SIS members deliver a large donation of goods to the Eastmont Garden of Hope in Oakland.

Giving back to the community

It's what we do

These days, instead of being seen as active members of the community, and as the people who “do the work,” unions and union members are too often labeled as “takers,” who selfishly look out only for themselves.

In fact, Local 853 has a long history of giving back to the community. Since 2000, the Local has sponsored a team in the Multiple Sclerosis walk and, in 2008, started organizing a Sporting Clay Shoot. Through these two annual events, the Local has raised more than $553,000 from members, other unions, and vendors for research into a cure for MS.

Two years ago, 15-year member Pam Gaskill, who’s a driver at Rock Transport, had an idea to form a women’s committee at the Local. She hoped to see more women get involved in the Local and become more active in the community. The group is called Sisters in Solidarity (SIS).

For the 2013 holidays, the Committee came up with two projects. One was a volunteer day with Habitat for Humanity, which was exhausting and fun for those who attended.
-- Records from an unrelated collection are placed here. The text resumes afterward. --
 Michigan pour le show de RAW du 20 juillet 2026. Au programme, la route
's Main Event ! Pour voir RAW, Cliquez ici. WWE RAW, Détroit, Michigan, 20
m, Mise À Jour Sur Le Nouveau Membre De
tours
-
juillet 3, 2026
The other activity was to raise funds for the Eastmont Garden of Hope, run by the Alameda County Social Services Agency. This Oakland agency, located in the Eastmont Mall as part of the Alameda County Self-Sufficiency Center, opened in 2011 and serves more than 400 low-income and homeless people each month.
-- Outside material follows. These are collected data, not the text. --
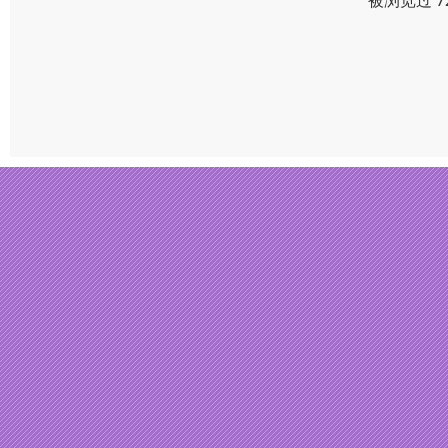
被浏览过 7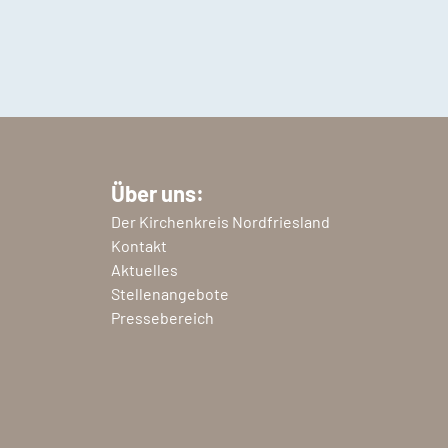
Über uns:
Der Kirchenkreis Nordfriesland
Kontakt
Aktuelles
Stellenangebote
Pressebereich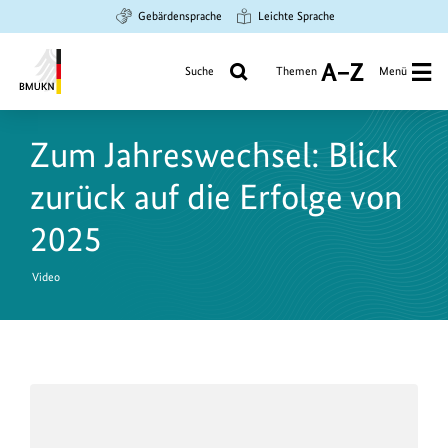
Zum
Zur
Zur
Gebärdensprache
Leichte Sprache
Hauptinhalt
Suche
Hauptnavigation
springen
springen
springen
Suche
Themen
Menü
A
bis
Bundesministerium
Z
für
Zum Jahreswechsel: Blick
Umwelt,
Klimaschutz,
zurück auf die Erfolge von
Naturschutz
und
2025
nukleare
Sicherheit
Video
Committee members decided to harness the power of the Local 853 membership, and passed the hat (or actually the coffee cans) at the Membership Appreciation Meeting in November. Together, the members in attendance donated $1,285. Local 853 decided to match that figure, and brought the donation up to a total of $2,600.

A crew of SIS members organized a shopping day at the Redwood City Costco—a Teamster-represented shop—and spent $2,599.99 on blankets, diapers, jackets, toys, and everything the group can disseminate.
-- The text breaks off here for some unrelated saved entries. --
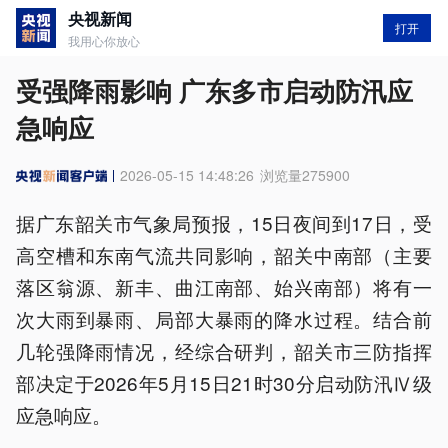
央视新闻
打开
我用心你放心
受强降雨影响 广东多市启动防汛应
急响应
2026-05-15 14:48:26
浏览量
275900
据广东韶关市气象局预报，15日夜间到17日，受
高空槽和东南气流共同影响，韶关中南部（主要
落区翁源、新丰、曲江南部、始兴南部）将有一
次大雨到暴雨、局部大暴雨的降水过程。结合前
几轮强降雨情况，经综合研判，韶关市三防指挥
部决定于2026年5月15日21时30分启动防汛Ⅳ级
应急响应。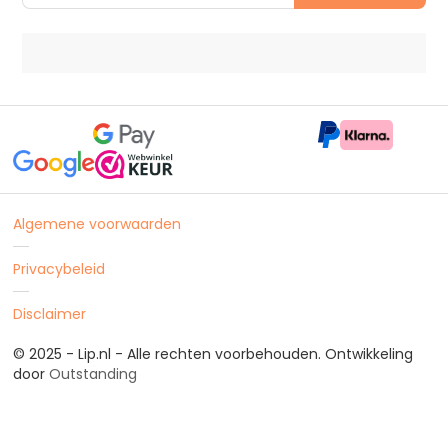
Algemene voorwaarden
Privacybeleid
Disclaimer
© 2025 - Lip.nl - Alle rechten voorbehouden. Ontwikkeling
door
Outstanding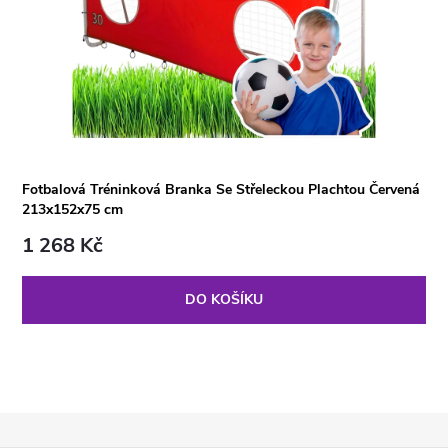
Fotbalová Tréninková Branka Se Střeleckou Plachtou Červená
213x152x75 cm
1 268 Kč
DO KOŠÍKU
Z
Pertrena Coleman, who oversees the Eastmont Garden of Hope, was floored when SIS started unloading three SUVs filled with the donations. “We couldn’t believe our ears when Pam called and told us to expect a Teamster delivery because our cupboards were bare,” she said. “We were having to turn people away.”

Coleman said that this was the largest single donation that the Center had ever received, though she noted that a Motorcycle gang brought in dozens of coats and jackets a few months back. “We’re so glad to have jobs,” explained Pam Talavera, a member of SIS. “That’s why it’s so important to give to others who are not as fortunate.”

If you have donations of gently worn clothing, especially winter wear, or blankets, bring them by the union hall until December 16. A donation barrel is in the lobby.